### How to complete this task
Reproduce the entries from the first line through the line containing "Attraktivität des Standorts.", swapping "Immobilienmarkt" for "Wohnungsmarkt" and changing nothing else. Return only those lines.

### Data extract
---+---

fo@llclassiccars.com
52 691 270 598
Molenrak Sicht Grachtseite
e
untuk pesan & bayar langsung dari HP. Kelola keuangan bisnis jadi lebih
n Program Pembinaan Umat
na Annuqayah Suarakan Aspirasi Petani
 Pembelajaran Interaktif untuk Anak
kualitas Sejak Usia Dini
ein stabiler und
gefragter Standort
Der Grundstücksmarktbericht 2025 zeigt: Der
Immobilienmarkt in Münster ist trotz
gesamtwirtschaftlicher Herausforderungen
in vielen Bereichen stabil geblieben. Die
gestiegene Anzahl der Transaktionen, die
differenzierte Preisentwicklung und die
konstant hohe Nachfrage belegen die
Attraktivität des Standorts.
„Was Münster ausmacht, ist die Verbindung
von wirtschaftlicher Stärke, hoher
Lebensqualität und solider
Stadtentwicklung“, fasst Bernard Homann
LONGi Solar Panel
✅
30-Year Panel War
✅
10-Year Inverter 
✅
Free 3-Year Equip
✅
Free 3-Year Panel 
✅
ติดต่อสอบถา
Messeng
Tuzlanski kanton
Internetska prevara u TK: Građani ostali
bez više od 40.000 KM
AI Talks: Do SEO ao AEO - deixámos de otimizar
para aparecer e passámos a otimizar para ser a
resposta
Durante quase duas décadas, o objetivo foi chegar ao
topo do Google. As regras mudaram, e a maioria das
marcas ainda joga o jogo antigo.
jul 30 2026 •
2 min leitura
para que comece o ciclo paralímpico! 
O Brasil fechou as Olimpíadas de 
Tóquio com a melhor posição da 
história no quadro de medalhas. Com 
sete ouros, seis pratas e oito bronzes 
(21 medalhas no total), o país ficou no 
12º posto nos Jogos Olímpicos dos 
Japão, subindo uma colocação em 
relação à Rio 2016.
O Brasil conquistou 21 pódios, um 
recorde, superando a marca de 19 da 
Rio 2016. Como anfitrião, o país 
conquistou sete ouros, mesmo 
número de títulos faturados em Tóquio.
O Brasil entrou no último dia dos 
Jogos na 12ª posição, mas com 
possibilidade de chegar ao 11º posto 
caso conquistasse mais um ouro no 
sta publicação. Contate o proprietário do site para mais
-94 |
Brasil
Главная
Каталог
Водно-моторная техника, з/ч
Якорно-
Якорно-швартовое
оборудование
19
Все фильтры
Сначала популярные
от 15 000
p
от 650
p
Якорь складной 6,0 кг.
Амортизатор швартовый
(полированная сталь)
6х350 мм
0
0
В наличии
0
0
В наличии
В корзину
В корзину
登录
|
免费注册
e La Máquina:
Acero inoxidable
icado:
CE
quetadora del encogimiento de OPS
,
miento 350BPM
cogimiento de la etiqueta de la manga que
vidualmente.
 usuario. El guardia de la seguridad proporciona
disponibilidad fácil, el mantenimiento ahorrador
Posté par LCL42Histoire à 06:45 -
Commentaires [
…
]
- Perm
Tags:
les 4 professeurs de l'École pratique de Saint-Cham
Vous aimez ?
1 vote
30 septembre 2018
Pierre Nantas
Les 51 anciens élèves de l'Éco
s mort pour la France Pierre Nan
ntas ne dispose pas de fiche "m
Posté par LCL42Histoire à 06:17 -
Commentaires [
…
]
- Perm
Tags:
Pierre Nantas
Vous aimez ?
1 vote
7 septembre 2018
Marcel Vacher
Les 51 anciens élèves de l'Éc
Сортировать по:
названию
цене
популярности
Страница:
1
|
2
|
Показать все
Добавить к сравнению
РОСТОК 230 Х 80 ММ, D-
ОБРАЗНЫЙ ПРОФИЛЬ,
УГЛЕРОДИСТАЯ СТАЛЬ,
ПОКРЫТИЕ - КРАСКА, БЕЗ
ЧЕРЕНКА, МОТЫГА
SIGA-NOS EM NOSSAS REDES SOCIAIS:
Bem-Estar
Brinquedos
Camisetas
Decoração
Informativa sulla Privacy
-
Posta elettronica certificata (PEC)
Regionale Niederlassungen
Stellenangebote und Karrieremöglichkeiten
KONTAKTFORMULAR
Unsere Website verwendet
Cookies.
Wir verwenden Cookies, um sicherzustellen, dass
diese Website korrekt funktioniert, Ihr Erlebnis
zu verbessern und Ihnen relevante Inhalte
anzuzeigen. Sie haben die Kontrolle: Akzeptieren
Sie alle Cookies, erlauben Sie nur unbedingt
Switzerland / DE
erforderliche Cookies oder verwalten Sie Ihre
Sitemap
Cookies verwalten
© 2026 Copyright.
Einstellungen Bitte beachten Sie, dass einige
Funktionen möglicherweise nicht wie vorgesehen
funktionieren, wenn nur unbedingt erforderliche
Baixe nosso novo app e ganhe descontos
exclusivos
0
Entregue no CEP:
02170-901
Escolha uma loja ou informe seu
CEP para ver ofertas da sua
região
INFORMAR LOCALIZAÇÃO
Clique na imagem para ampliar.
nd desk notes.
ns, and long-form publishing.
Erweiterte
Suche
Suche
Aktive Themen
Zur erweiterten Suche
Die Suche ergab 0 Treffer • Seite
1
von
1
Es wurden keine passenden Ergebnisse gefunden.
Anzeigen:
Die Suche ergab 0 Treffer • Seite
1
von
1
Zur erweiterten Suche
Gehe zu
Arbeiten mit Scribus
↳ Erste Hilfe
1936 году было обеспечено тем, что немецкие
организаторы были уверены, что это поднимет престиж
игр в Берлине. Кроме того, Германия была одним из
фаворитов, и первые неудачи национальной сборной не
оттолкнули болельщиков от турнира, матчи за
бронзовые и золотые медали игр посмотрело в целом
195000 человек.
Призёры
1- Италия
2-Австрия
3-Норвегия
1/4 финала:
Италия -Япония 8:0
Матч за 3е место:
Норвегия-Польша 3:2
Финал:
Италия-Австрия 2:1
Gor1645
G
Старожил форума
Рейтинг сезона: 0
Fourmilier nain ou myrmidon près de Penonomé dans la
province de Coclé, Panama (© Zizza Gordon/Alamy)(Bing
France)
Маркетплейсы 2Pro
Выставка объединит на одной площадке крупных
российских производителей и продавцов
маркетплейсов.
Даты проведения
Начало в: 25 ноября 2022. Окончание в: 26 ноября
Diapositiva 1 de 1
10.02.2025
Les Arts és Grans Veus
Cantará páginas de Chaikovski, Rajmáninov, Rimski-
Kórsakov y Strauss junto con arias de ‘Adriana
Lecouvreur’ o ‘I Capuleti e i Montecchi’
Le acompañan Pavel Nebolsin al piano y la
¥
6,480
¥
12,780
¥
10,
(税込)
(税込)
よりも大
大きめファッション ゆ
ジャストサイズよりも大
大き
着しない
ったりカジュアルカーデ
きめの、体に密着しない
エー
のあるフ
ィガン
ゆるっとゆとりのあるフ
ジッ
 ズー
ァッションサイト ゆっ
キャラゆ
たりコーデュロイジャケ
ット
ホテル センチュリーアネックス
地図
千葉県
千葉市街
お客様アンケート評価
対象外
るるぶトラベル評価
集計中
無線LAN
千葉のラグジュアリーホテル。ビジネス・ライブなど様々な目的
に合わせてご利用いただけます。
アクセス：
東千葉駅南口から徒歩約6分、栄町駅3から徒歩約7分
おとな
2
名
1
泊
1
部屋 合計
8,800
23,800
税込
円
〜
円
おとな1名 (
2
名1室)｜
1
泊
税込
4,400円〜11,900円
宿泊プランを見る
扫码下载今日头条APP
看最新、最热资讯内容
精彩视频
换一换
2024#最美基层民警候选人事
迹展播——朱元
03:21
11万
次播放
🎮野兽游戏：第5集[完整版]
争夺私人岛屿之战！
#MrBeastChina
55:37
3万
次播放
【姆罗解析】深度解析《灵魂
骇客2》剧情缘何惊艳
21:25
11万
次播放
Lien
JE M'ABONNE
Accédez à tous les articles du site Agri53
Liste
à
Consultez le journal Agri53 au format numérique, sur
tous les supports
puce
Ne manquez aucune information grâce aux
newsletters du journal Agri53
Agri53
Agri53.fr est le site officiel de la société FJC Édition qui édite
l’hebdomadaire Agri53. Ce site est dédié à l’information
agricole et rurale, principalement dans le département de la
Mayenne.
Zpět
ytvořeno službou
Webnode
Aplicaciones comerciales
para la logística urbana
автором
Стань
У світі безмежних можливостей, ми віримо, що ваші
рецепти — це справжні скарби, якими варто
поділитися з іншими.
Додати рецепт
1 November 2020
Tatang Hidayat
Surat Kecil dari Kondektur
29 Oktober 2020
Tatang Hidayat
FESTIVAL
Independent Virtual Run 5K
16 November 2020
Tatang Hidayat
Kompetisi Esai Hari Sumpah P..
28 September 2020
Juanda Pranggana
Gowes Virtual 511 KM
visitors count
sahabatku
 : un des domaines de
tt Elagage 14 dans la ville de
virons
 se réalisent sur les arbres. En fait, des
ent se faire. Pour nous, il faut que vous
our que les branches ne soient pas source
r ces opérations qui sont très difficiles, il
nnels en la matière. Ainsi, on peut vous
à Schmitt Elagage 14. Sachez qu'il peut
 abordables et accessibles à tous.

---+---

### Answer to the problem
fo@llclassiccars.com
52 691 270 598
Molenrak Sicht Grachtseite
e
untuk pesan & bayar langsung dari HP. Kelola keuangan bisnis jadi lebih
n Program Pembinaan Umat
na Annuqayah Suarakan Aspirasi Petani
 Pembelajaran Interaktif untuk Anak
kualitas Sejak Usia Dini
ein stabiler und
gefragter Standort
Der Grundstücksmarktbericht 2025 zeigt: Der
Wohnungsmarkt in Münster ist trotz
gesamtwirtschaftlicher Herausforderungen
in vielen Bereichen stabil geblieben. Die
gestiegene Anzahl der Transaktionen, die
differenzierte Preisentwicklung und die
konstant hohe Nachfrage belegen die
Attraktivität des Standorts.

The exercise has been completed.